-- Records to process follows --

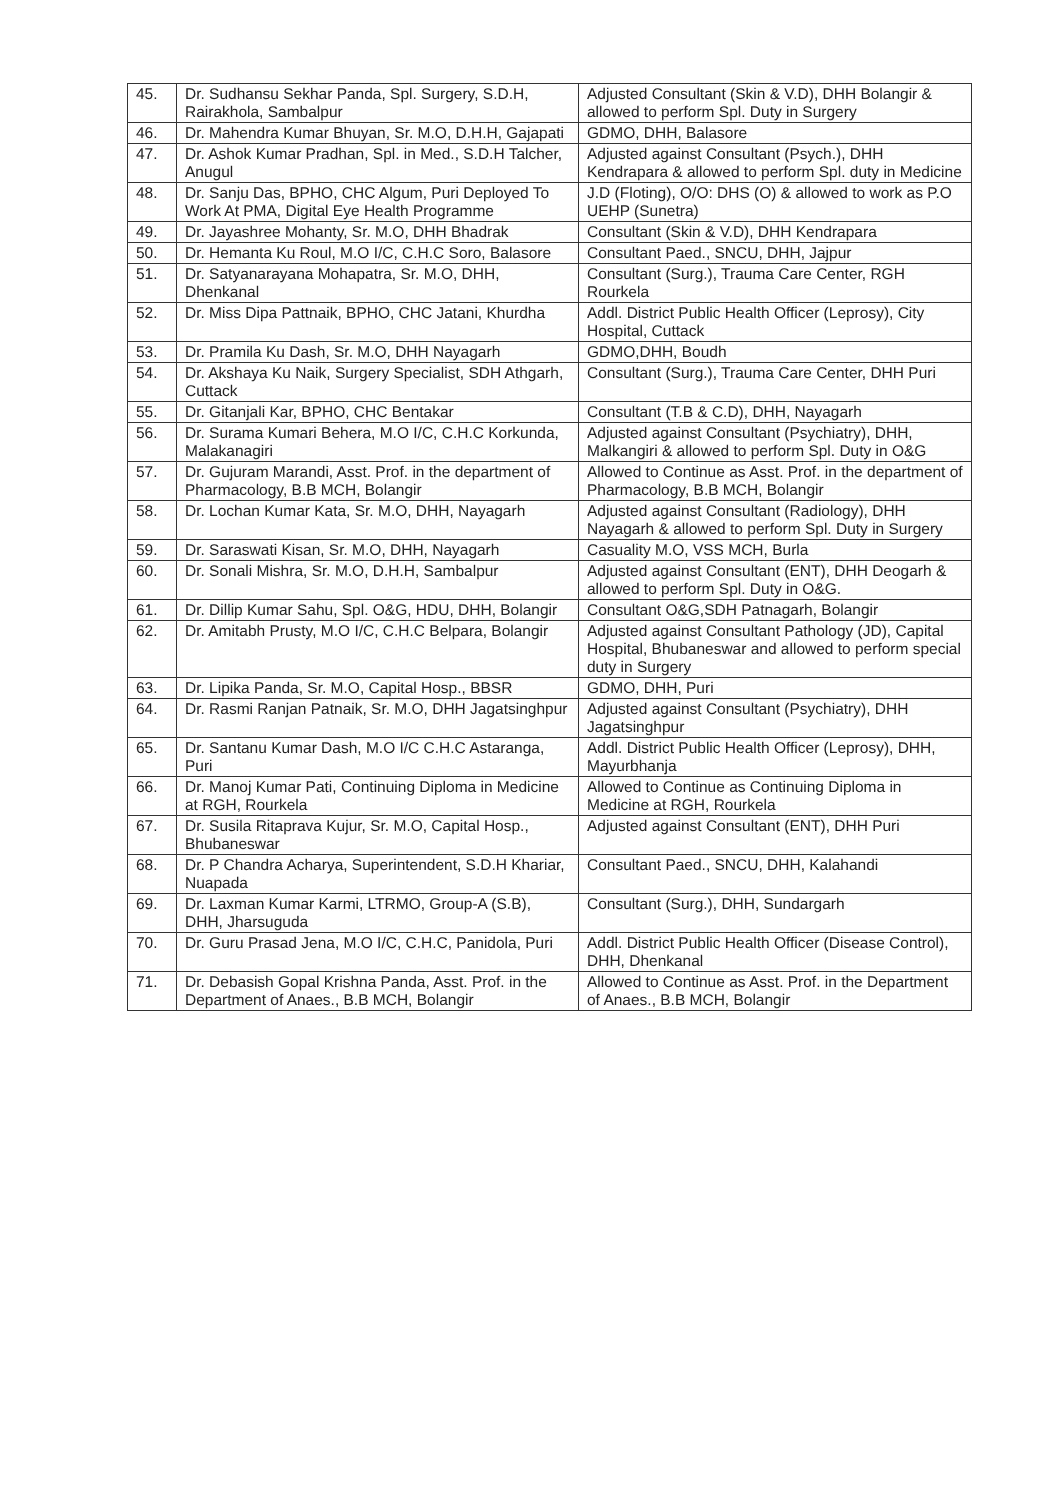| 45. | Dr. Sudhansu Sekhar Panda, Spl. Surgery, S.D.H, Rairakhola, Sambalpur | Adjusted Consultant (Skin & V.D), DHH Bolangir & allowed to perform Spl. Duty in Surgery |
| 46. | Dr. Mahendra Kumar Bhuyan, Sr. M.O, D.H.H, Gajapati | GDMO, DHH, Balasore |
| 47. | Dr. Ashok Kumar Pradhan, Spl. in Med., S.D.H Talcher, Anugul | Adjusted against Consultant (Psych.), DHH Kendrapara & allowed to perform Spl. duty in Medicine |
| 48. | Dr. Sanju Das, BPHO, CHC Algum, Puri Deployed To Work At PMA, Digital Eye Health Programme | J.D (Floting), O/O: DHS (O) & allowed to work as P.O UEHP (Sunetra) |
| 49. | Dr. Jayashree Mohanty, Sr. M.O, DHH Bhadrak | Consultant (Skin & V.D), DHH Kendrapara |
| 50. | Dr. Hemanta Ku Roul, M.O I/C, C.H.C Soro, Balasore | Consultant Paed., SNCU, DHH, Jajpur |
| 51. | Dr. Satyanarayana Mohapatra, Sr. M.O, DHH, Dhenkanal | Consultant (Surg.), Trauma Care Center, RGH Rourkela |
| 52. | Dr. Miss Dipa Pattnaik, BPHO, CHC Jatani, Khurdha | Addl. District Public Health Officer (Leprosy), City Hospital, Cuttack |
| 53. | Dr. Pramila Ku Dash, Sr. M.O, DHH Nayagarh | GDMO,DHH, Boudh |
| 54. | Dr. Akshaya Ku Naik, Surgery Specialist, SDH Athgarh, Cuttack | Consultant (Surg.), Trauma Care Center, DHH Puri |
| 55. | Dr. Gitanjali Kar, BPHO, CHC Bentakar | Consultant (T.B & C.D), DHH, Nayagarh |
| 56. | Dr. Surama Kumari Behera, M.O I/C, C.H.C Korkunda, Malakanagiri | Adjusted against Consultant (Psychiatry), DHH, Malkangiri & allowed to perform Spl. Duty in O&G |
| 57. | Dr. Gujuram Marandi, Asst. Prof. in the department of Pharmacology, B.B MCH, Bolangir | Allowed to Continue as Asst. Prof. in the department of Pharmacology, B.B MCH, Bolangir |
| 58. | Dr. Lochan Kumar Kata, Sr. M.O, DHH, Nayagarh | Adjusted against Consultant (Radiology), DHH Nayagarh & allowed to perform Spl. Duty in Surgery |
| 59. | Dr. Saraswati Kisan, Sr. M.O, DHH, Nayagarh | Casuality M.O, VSS MCH, Burla |
| 60. | Dr. Sonali Mishra, Sr. M.O, D.H.H, Sambalpur | Adjusted against Consultant (ENT), DHH Deogarh & allowed to perform Spl. Duty in O&G. |
| 61. | Dr. Dillip Kumar Sahu, Spl. O&G, HDU, DHH, Bolangir | Consultant O&G,SDH Patnagarh, Bolangir |
| 62. | Dr. Amitabh Prusty, M.O I/C, C.H.C Belpara, Bolangir | Adjusted against Consultant Pathology (JD), Capital Hospital, Bhubaneswar and allowed to perform special duty in Surgery |
| 63. | Dr. Lipika Panda, Sr. M.O, Capital Hosp., BBSR | GDMO, DHH, Puri |
| 64. | Dr. Rasmi Ranjan Patnaik, Sr. M.O, DHH Jagatsinghpur | Adjusted against Consultant (Psychiatry), DHH Jagatsinghpur |
| 65. | Dr. Santanu Kumar Dash, M.O I/C C.H.C Astaranga, Puri | Addl. District Public Health Officer (Leprosy), DHH, Mayurbhanja |
| 66. | Dr. Manoj Kumar Pati, Continuing Diploma in Medicine at RGH, Rourkela | Allowed to Continue as Continuing Diploma in Medicine at RGH, Rourkela |
| 67. | Dr. Susila Ritaprava Kujur, Sr. M.O, Capital Hosp., Bhubaneswar | Adjusted against Consultant (ENT), DHH Puri |
| 68. | Dr. P Chandra Acharya, Superintendent, S.D.H Khariar, Nuapada | Consultant Paed., SNCU, DHH, Kalahandi |
| 69. | Dr. Laxman Kumar Karmi, LTRMO, Group-A (S.B), DHH, Jharsuguda | Consultant (Surg.), DHH, Sundargarh |
| 70. | Dr. Guru Prasad Jena, M.O I/C, C.H.C, Panidola, Puri | Addl. District Public Health Officer (Disease Control), DHH, Dhenkanal |
| 71. | Dr. Debasish Gopal Krishna Panda, Asst. Prof. in the Department of Anaes., B.B MCH, Bolangir | Allowed to Continue as Asst. Prof. in the Department of Anaes., B.B MCH, Bolangir |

-- Records to process concluded --

Activity:
Word for word, return the entries above, but without any pictures.

Answer for this exercise:
| 45. | Dr. Sudhansu Sekhar Panda, Spl. Surgery, S.D.H, Rairakhola, Sambalpur | Adjusted Consultant (Skin & V.D), DHH Bolangir & allowed to perform Spl. Duty in Surgery |
| 46. | Dr. Mahendra Kumar Bhuyan, Sr. M.O, D.H.H, Gajapati | GDMO, DHH, Balasore |
| 47. | Dr. Ashok Kumar Pradhan, Spl. in Med., S.D.H Talcher, Anugul | Adjusted against Consultant (Psych.), DHH Kendrapara & allowed to perform Spl. duty in Medicine |
| 48. | Dr. Sanju Das, BPHO, CHC Algum, Puri Deployed To Work At PMA, Digital Eye Health Programme | J.D (Floting), O/O: DHS (O) & allowed to work as P.O UEHP (Sunetra) |
| 49. | Dr. Jayashree Mohanty, Sr. M.O, DHH Bhadrak | Consultant (Skin & V.D), DHH Kendrapara |
| 50. | Dr. Hemanta Ku Roul, M.O I/C, C.H.C Soro, Balasore | Consultant Paed., SNCU, DHH, Jajpur |
| 51. | Dr. Satyanarayana Mohapatra, Sr. M.O, DHH, Dhenkanal | Consultant (Surg.), Trauma Care Center, RGH Rourkela |
| 52. | Dr. Miss Dipa Pattnaik, BPHO, CHC Jatani, Khurdha | Addl. District Public Health Officer (Leprosy), City Hospital, Cuttack |
| 53. | Dr. Pramila Ku Dash, Sr. M.O, DHH Nayagarh | GDMO,DHH, Boudh |
| 54. | Dr. Akshaya Ku Naik, Surgery Specialist, SDH Athgarh, Cuttack | Consultant (Surg.), Trauma Care Center, DHH Puri |
| 55. | Dr. Gitanjali Kar, BPHO, CHC Bentakar | Consultant (T.B & C.D), DHH, Nayagarh |
| 56. | Dr. Surama Kumari Behera, M.O I/C, C.H.C Korkunda, Malakanagiri | Adjusted against Consultant (Psychiatry), DHH, Malkangiri & allowed to perform Spl. Duty in O&G |
| 57. | Dr. Gujuram Marandi, Asst. Prof. in the department of Pharmacology, B.B MCH, Bolangir | Allowed to Continue as Asst. Prof. in the department of Pharmacology, B.B MCH, Bolangir |
| 58. | Dr. Lochan Kumar Kata, Sr. M.O, DHH, Nayagarh | Adjusted against Consultant (Radiology), DHH Nayagarh & allowed to perform Spl. Duty in Surgery |
| 59. | Dr. Saraswati Kisan, Sr. M.O, DHH, Nayagarh | Casuality M.O, VSS MCH, Burla |
| 60. | Dr. Sonali Mishra, Sr. M.O, D.H.H, Sambalpur | Adjusted against Consultant (ENT), DHH Deogarh & allowed to perform Spl. Duty in O&G. |
| 61. | Dr. Dillip Kumar Sahu, Spl. O&G, HDU, DHH, Bolangir | Consultant O&G,SDH Patnagarh, Bolangir |
| 62. | Dr. Amitabh Prusty, M.O I/C, C.H.C Belpara, Bolangir | Adjusted against Consultant Pathology (JD), Capital Hospital, Bhubaneswar and allowed to perform special duty in Surgery |
| 63. | Dr. Lipika Panda, Sr. M.O, Capital Hosp., BBSR | GDMO, DHH, Puri |
| 64. | Dr. Rasmi Ranjan Patnaik, Sr. M.O, DHH Jagatsinghpur | Adjusted against Consultant (Psychiatry), DHH Jagatsinghpur |
| 65. | Dr. Santanu Kumar Dash, M.O I/C C.H.C Astaranga, Puri | Addl. District Public Health Officer (Leprosy), DHH, Mayurbhanja |
| 66. | Dr. Manoj Kumar Pati, Continuing Diploma in Medicine at RGH, Rourkela | Allowed to Continue as Continuing Diploma in Medicine at RGH, Rourkela |
| 67. | Dr. Susila Ritaprava Kujur, Sr. M.O, Capital Hosp., Bhubaneswar | Adjusted against Consultant (ENT), DHH Puri |
| 68. | Dr. P Chandra Acharya, Superintendent, S.D.H Khariar, Nuapada | Consultant Paed., SNCU, DHH, Kalahandi |
| 69. | Dr. Laxman Kumar Karmi, LTRMO, Group-A (S.B), DHH, Jharsuguda | Consultant (Surg.), DHH, Sundargarh |
| 70. | Dr. Guru Prasad Jena, M.O I/C, C.H.C, Panidola, Puri | Addl. District Public Health Officer (Disease Control), DHH, Dhenkanal |
| 71. | Dr. Debasish Gopal Krishna Panda, Asst. Prof. in the Department of Anaes., B.B MCH, Bolangir | Allowed to Continue as Asst. Prof. in the Department of Anaes., B.B MCH, Bolangir |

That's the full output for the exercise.